▸ Data items:
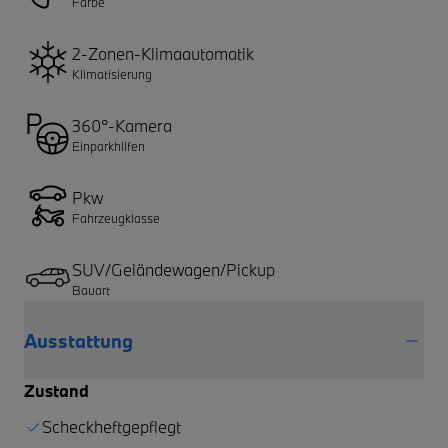
Farbe
2-Zonen-Klimaautomatik
Klimatisierung
360°-Kamera
Einparkhilfen
Pkw
Fahrzeugklasse
SUV/Geländewagen/Pickup
Bauart
Ausstattung
Zustand
Scheckheftgepflegt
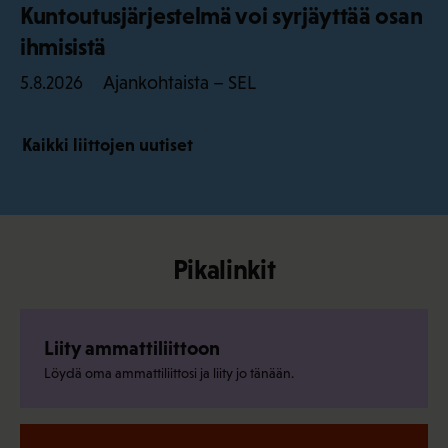
Kuntoutusjärjestelmä voi syrjäyttää osan
ihmisistä
Ajankohtaista – SEL
5.8.2026
Kaikki liittojen uutiset
Pikalinkit
Liity ammattiliittoon
Löydä oma ammattiliittosi ja liity jo tänään.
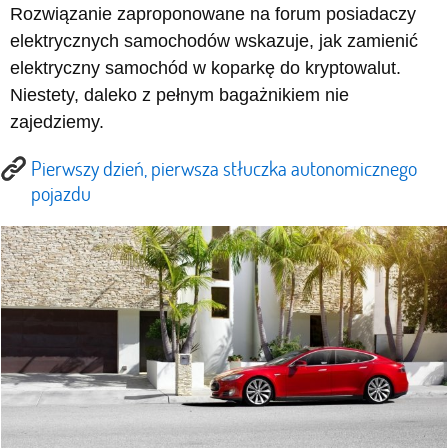
Rozwiązanie zaproponowane na forum posiadaczy
elektrycznych samochodów wskazuje, jak zamienić
elektryczny samochód w koparkę do kryptowalut.
Niestety, daleko z pełnym bagażnikiem nie
zajedziemy.
Pierwszy dzień, pierwsza stłuczka autonomicznego
pojazdu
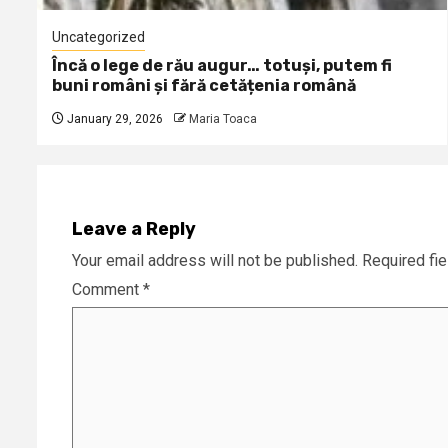
Uncategorized
Încă o lege de rău augur… totuși, putem fi
buni români și fără cetățenia română
January 29, 2026
Maria Toaca
Leave a Reply
Your email address will not be published.
Required fi
Comment
*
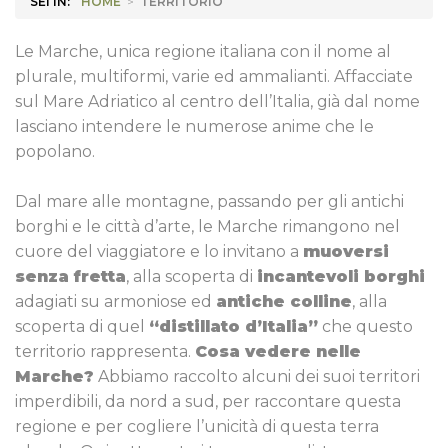
SEI IN:
HOME
>
TERRITORIO
Le Marche, unica regione italiana con il nome al
plurale, multiformi, varie ed ammalianti. Affacciate
sul Mare Adriatico al centro dell’Italia, già dal nome
lasciano intendere le numerose anime che le
popolano.
Dal mare alle montagne, passando per gli antichi
borghi e le città d’arte, le Marche rimangono nel
cuore del viaggiatore e lo invitano a
muoversi
senza fretta
, alla scoperta di
incantevoli borghi
adagiati su armoniose ed
antiche colline
, alla
scoperta di quel
“distillato d’Italia”
che questo
territorio rappresenta.
Cosa vedere nelle
Marche?
Abbiamo raccolto alcuni dei suoi territori
imperdibili, da nord a sud, per raccontare questa
regione e per cogliere l’unicità di questa terra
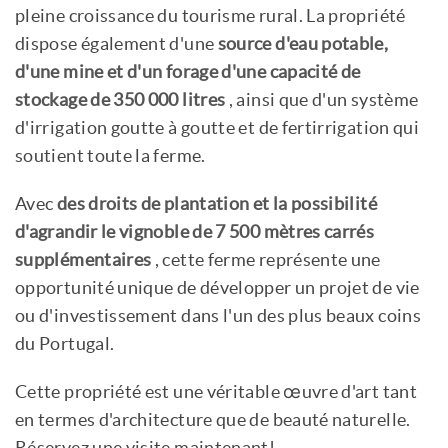
pleine croissance du tourisme rural. La propriété
dispose également d'une
source d'eau potable,
d'une mine et d'un forage d'une capacité de
stockage de 350 000 litres
, ainsi que d'un système
d'irrigation goutte à goutte et de fertirrigation qui
soutient toute la ferme.
Avec
des droits de plantation et la possibilité
d'agrandir le vignoble de 7 500 mètres carrés
supplémentaires
, cette ferme représente une
opportunité unique de développer un projet de vie
ou d'investissement dans l'un des plus beaux coins
du Portugal.
Cette propriété est une véritable œuvre d'art tant
en termes d'architecture que de beauté naturelle.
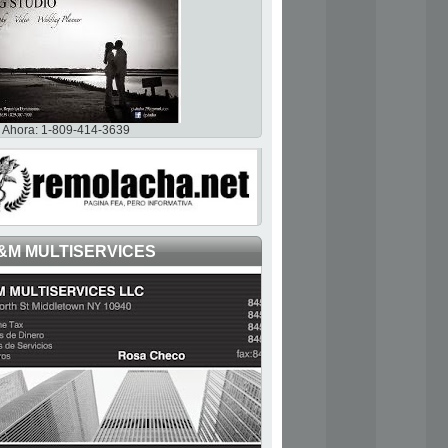
Ahora: 1-809-414-3639
&M MULTISERVICES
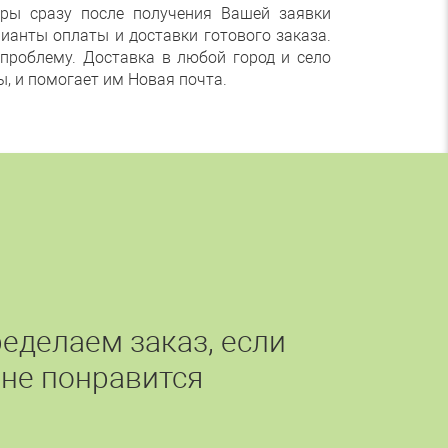
ры сразу после получения Вашей заявки
ианты оплаты и доставки готового заказа.
проблему. Доставка в любой город и село
ы, и помогает им Новая почта.
еделаем заказ, если
 не понравится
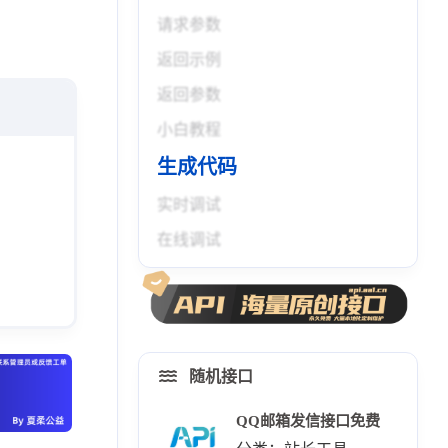
请求参数
返回示例
返回参数
小白教程
生成代码
实时调试
在线调试
随机接口
QQ邮箱发信接口免费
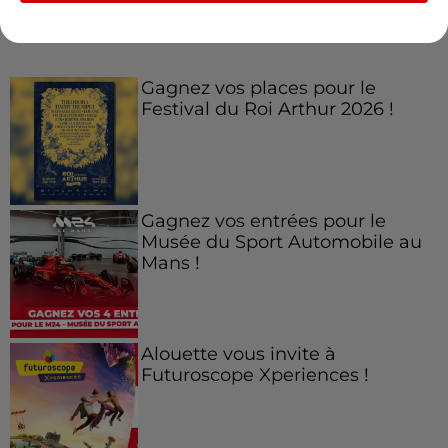
Jeux
Voir plus
Gagnez vos places pour le
Festival du Roi Arthur 2026 !
Gagnez vos entrées pour le
Musée du Sport Automobile au
Mans !
Alouette vous invite à
Futuroscope Xperiences !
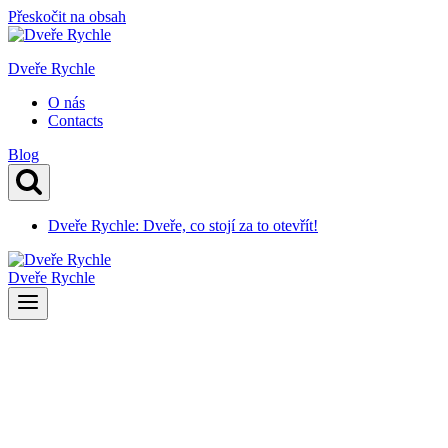
Přeskočit na obsah
Dveře Rychle
O nás
Contacts
Blog
Dveře Rychle: Dveře, co stojí za to otevřít!
Dveře Rychle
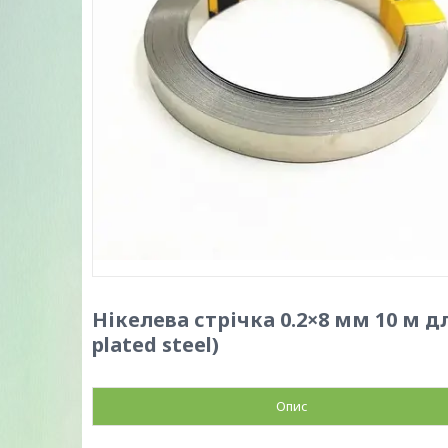
Нікелева стрічка 0.2×8 мм 10 м д
plated steel)
Опис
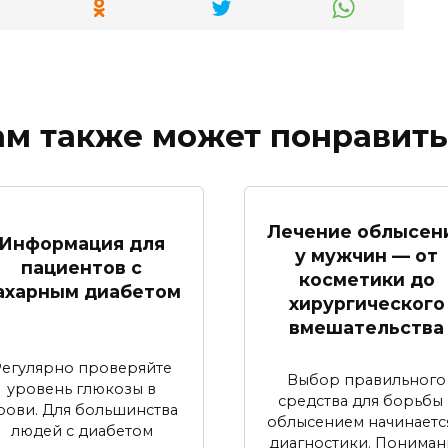
ам также может понравить
Лечение облысен
Информация для
у мужчин — от
пациентов с
косметики до
ахарным диабетом
хирургического
вмешательства
Регулярно проверяйте
Выбор правильного
уровень глюкозы в
средства для борьбы 
рови. Для большинства
облысением начинаетс
людей с диабетом
диагностики. Пониман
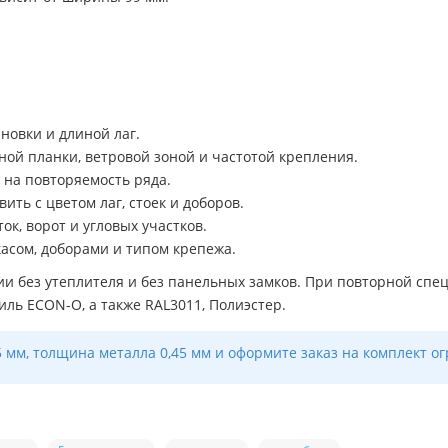
новки и длиной лаг.
ной планки, ветровой зоной и частотой крепления.
 на повторяемость ряда.
ить с цветом лаг, стоек и доборов.
к, ворот и угловых участков.
касом, доборами и типом крепежа.
и без утеплителя и без панельных замков. При повторной сп
иль ECON-O, а также RAL3011, Полиэстер.
 мм, толщина металла 0,45 мм и оформите заказ на комплект ог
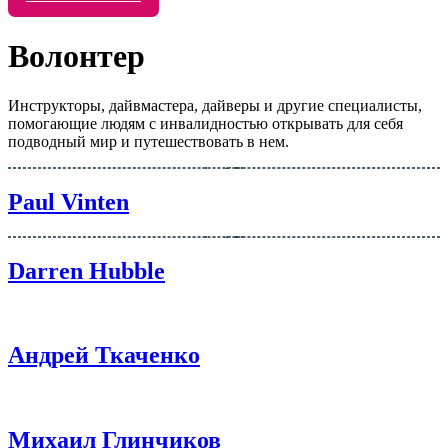
Волонтер
Инструкторы, дайвмастера, дайверы и другие специалисты,
помогающие людям с инвалидностью открывать для себя
подводный мир и путешествовать в нем.
Paul Vinten
Darren Hubble
Андрей Ткаченко
Михаил Глинчиков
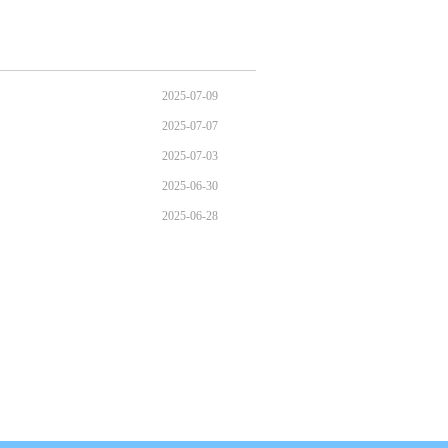
2025-07-09
2025-07-07
2025-07-03
2025-06-30
2025-06-28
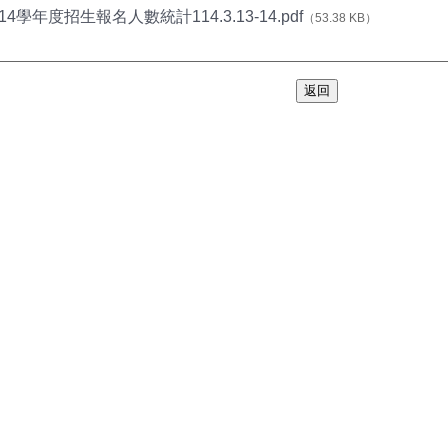
14學年度招生報名人數統計114.3.13-14.pdf
（53.38 KB）
返回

▸ Exercise: Repeat exactly the lines above, from the line containing "уровень глюкозы в" through the last line of the records, inclusive; omit any pictures.

▸ Expected answer:
уровень глюкозы в
средства для борьбы 
рови. Для большинства
облысением начинаетс
людей с диабетом
диагностики. Пониман
новки и длиной лаг.
ной планки, ветровой зоной и частотой крепления.
 на повторяемость ряда.
ить с цветом лаг, стоек и доборов.
к, ворот и угловых участков.
касом, доборами и типом крепежа.
и без утеплителя и без панельных замков. При повторной сп
иль ECON-O, а также RAL3011, Полиэстер.
 мм, толщина металла 0,45 мм и оформите заказ на комплект ог
Волонтер
Инструкторы, дайвмастера, дайверы и другие специалисты,
помогающие людям с инвалидностью открывать для себя
подводный мир и путешествовать в нем.
Paul Vinten
Darren Hubble
Андрей Ткаченко
Михаил Глинчиков
2025-07-09
2025-07-07
2025-07-03
2025-06-30
2025-06-28
14學年度招生報名人數統計114.3.13-14.pdf
（53.38 KB）
返回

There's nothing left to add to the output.